Donna Tartt's The Goldfinch comes in as a good read for me, and as I haven't yet read either of her earlier works, a good introduction to her earlier works. Although I thought some of the writing, particularly the descriptions of places and weather somewhat overblown, I still enjoyed the story.The plot centres on Theo's theft of a picture, The Goldfinch by Carl Fabritius, during a disaster in the Metroploitan Museum of Art in which his mother dies. Much of Theo's life after the death of his mother is concerned with his ideas of what to do with this beautiful little painting, as well as coming to terms with the loss of his mother. The story kept me engrossed as the characters who helped Theo, some almost despite themselves, were all fascinating although all were also flawed human beings, with their various weaknesses.
I have to add that I read both of these titles on my Kindle, which as it is a couple of years old, did nothing whatsoever for the illustrations in this last book.
One book I did read and enjoy as a printed book was Maureen Lee's Flora and Grace.

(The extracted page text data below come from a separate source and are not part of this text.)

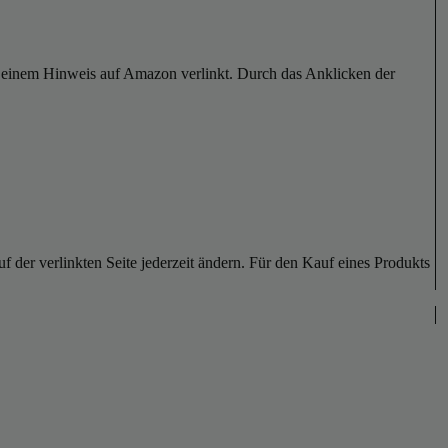
er einem Hinweis auf Amazon verlinkt. Durch das Anklicken der
der verlinkten Seite jederzeit ändern. Für den Kauf eines Produkts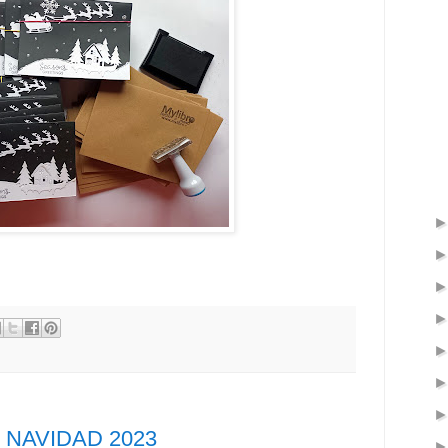
NAVIDAD 2023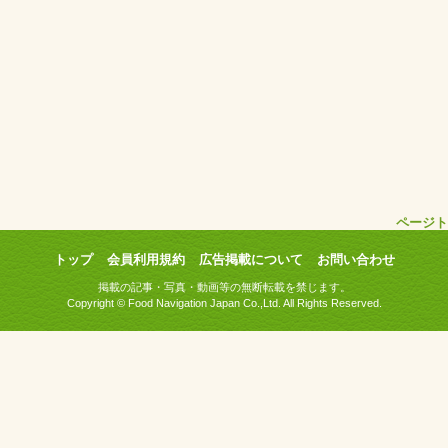
ページト
トップ
会員利用規約
広告掲載について
お問い合わせ
掲載の記事・写真・動画等の無断転載を禁じます。
Copyright © Food Navigation Japan Co.,Ltd. All Rights Reserved.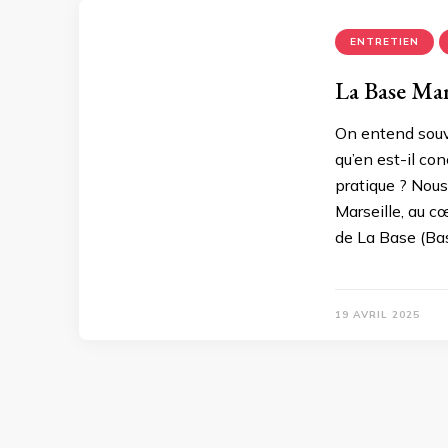
ENTRETIEN
La Base Mars
On entend souve
qu’en est-il co
pratique ? Nous
Marseille, au c
de La Base (Bas
19 AVRIL 2025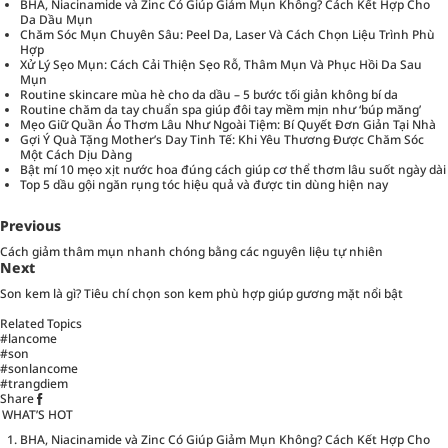
BHA, Niacinamide và Zinc Có Giúp Giảm Mụn Không? Cách Kết Hợp Cho
Da Dầu Mụn
Chăm Sóc Mụn Chuyên Sâu: Peel Da, Laser Và Cách Chọn Liệu Trình Phù
Hợp
Xử Lý Sẹo Mụn: Cách Cải Thiện Sẹo Rỗ, Thâm Mụn Và Phục Hồi Da Sau
Mụn
Routine skincare mùa hè cho da dầu – 5 bước tối giản không bí da
Routine chăm da tay chuẩn spa giúp đôi tay mềm mịn như ‘búp măng’
Mẹo Giữ Quần Áo Thơm Lâu Như Ngoài Tiệm: Bí Quyết Đơn Giản Tại Nhà
Gợi Ý Quà Tặng Mother’s Day Tinh Tế: Khi Yêu Thương Được Chăm Sóc
Một Cách Dịu Dàng
Bật mí 10 mẹo xịt nước hoa đúng cách giúp cơ thể thơm lâu suốt ngày dài
Top 5 dầu gội ngăn rụng tóc hiệu quả và được tin dùng hiện nay
Previous
Cách giảm thâm mụn nhanh chóng bằng các nguyên liệu tự nhiên
Next
Son kem là gì? Tiêu chí chọn son kem phù hợp giúp gương mặt nổi bật
Related Topics
#lancome
#son
#sonlancome
#trangdiem
Share
WHAT’S HOT
BHA, Niacinamide và Zinc Có Giúp Giảm Mụn Không? Cách Kết Hợp Cho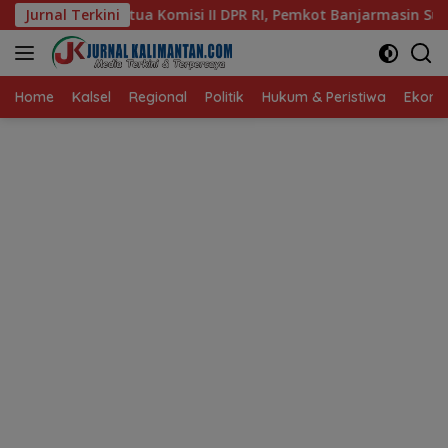
Langsung
I DPR RI, Pemkot Banjarmasin Suguhkan Cita Rasa Khas Banjar
Jurnal Terkini
ke
konten
Home
Kalsel
Regional
Politik
Hukum & Peristiwa
Ekonom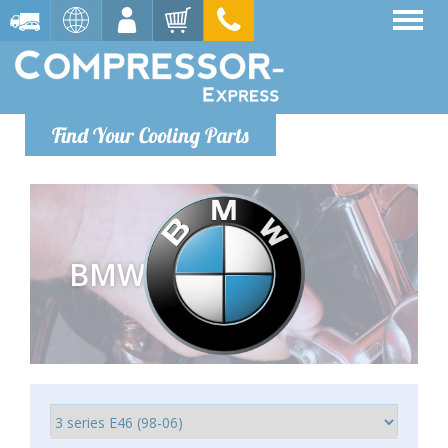
Find Your Cooling Parts
BMW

I don't remember reading any of Maureen Lee's many other titles, but this one was an easy and enjoyable read, fairly light despite some of the themes it encompasses. Flora, a 17 year old orphan, has been sent to a small school in Switzerland, and one beautiful spring day during the war, is standing at the local station when a train rumbles slowly through. Flora hears groans and moans and realises there are people inside. Suddenly an infant is thrust from one of the trucks to her, and she hears the plea. "Take him. His name is Simon" and Flora is left holding the baby as the train continues its journey. The plot then follows Flora's life as she eventually returns to England together with Simon, to her aunt, who had placed her in the Swiss school.